■ DOCUMENT PASSAGE ■

• • •

Re: [Htmlparser-developer] JIS encoding problem

SourceForge Headquarters 1320 Columbia Street Suite 310 San Diego, CA 92101 +1 (858) 422-6466

Yuta,

Thanks for the updated JIS handling. I will incorporate it into the Lexer.

As Matthew has indicated, the EncodingChangeException is thrown to let
the user know that some nodes already handed out by the parser are
incorrect according to the encoding. This is really the fault of the
HTTP server, which should have sent the correct encoding as part of the
Content-Type header string. But, given that you have no control over the
server, the exception is the only solution.

After the exception is thrown, the parser has set it's encoding to the
new value, so you should be able to just reset and reparse, see for
example the handling in StringBean:

catch (EncodingChangeException ece)
{
mIsPre = false;
mIsScript = false;
mIsStyle = false;
try
{ // try again with the encoding now in force
mParser.reset ();
mBuffer = new StringBuffer (4096);
mParser.visitAllNodesWith (this);
updateStrings (mBuffer.toString ());
}
catch (ParserException pe)
{
updateStrings (pe.toString ());
}
finally
{
mBuffer = new StringBuffer (4096);
}
}

You'll notice that it is up to the user code (StringBean for example) to
reset it's own state so that the reparse doesn't start from an arbitrary
state.

• • •

■ DATASET EXCERPTS ■
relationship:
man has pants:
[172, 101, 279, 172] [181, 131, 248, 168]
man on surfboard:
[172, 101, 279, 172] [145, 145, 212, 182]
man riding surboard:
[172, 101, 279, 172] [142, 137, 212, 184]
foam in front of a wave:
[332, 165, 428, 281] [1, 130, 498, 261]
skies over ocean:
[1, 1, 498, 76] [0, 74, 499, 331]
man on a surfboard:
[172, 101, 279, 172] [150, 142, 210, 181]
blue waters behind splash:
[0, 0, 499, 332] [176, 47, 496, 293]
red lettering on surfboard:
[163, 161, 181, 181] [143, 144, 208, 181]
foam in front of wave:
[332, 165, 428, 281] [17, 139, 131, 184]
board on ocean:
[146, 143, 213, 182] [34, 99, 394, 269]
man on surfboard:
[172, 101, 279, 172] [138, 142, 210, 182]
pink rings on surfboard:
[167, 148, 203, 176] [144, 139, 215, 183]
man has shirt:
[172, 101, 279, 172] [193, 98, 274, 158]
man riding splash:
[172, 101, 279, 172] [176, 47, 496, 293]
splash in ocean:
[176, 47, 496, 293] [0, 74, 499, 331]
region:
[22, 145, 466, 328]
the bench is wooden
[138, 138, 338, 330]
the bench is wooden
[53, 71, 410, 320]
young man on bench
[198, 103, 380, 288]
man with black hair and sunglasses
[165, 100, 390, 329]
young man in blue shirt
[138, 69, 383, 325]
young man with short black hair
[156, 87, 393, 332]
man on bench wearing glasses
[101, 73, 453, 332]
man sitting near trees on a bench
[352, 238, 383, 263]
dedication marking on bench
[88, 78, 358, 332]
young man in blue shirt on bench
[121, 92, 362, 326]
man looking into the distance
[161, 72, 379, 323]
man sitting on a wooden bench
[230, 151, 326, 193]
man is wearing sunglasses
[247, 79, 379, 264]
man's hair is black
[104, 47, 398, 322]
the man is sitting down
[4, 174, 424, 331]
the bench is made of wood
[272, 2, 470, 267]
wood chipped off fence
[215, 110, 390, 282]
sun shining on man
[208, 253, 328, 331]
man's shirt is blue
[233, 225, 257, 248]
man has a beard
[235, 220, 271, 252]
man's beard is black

• • •

■ EXERCISE REQUIREMENTS ■
- 1) Please quote word for word the passage of the JIS encoding post that starts with the words "catch (EncodingChangeException ece)" and ends with "catch (ParserException pe)".
- 2) Answer these questions from the JIS encoding post:
(a) Which party does the post blame for the wrong encoding?
(b) Which class is cited as an example of handling the exception?
(c) What capacity is given to each new StringBuffer in the sample code?

■ RESULTS FOR EACH TASK ■
- 1)
catch (EncodingChangeException ece)
{
mIsPre = false;
mIsScript = false;
mIsStyle = false;
try
{ // try again with the encoding now in force
mParser.reset ();
mBuffer = new StringBuffer (4096);
mParser.visitAllNodesWith (this);
updateStrings (mBuffer.toString ());
}
catch (ParserException pe)

- 2)
(a) The HTTP server, which should have sent the correct encoding in the Content-Type header string.
(b) StringBean.
(c) 4096.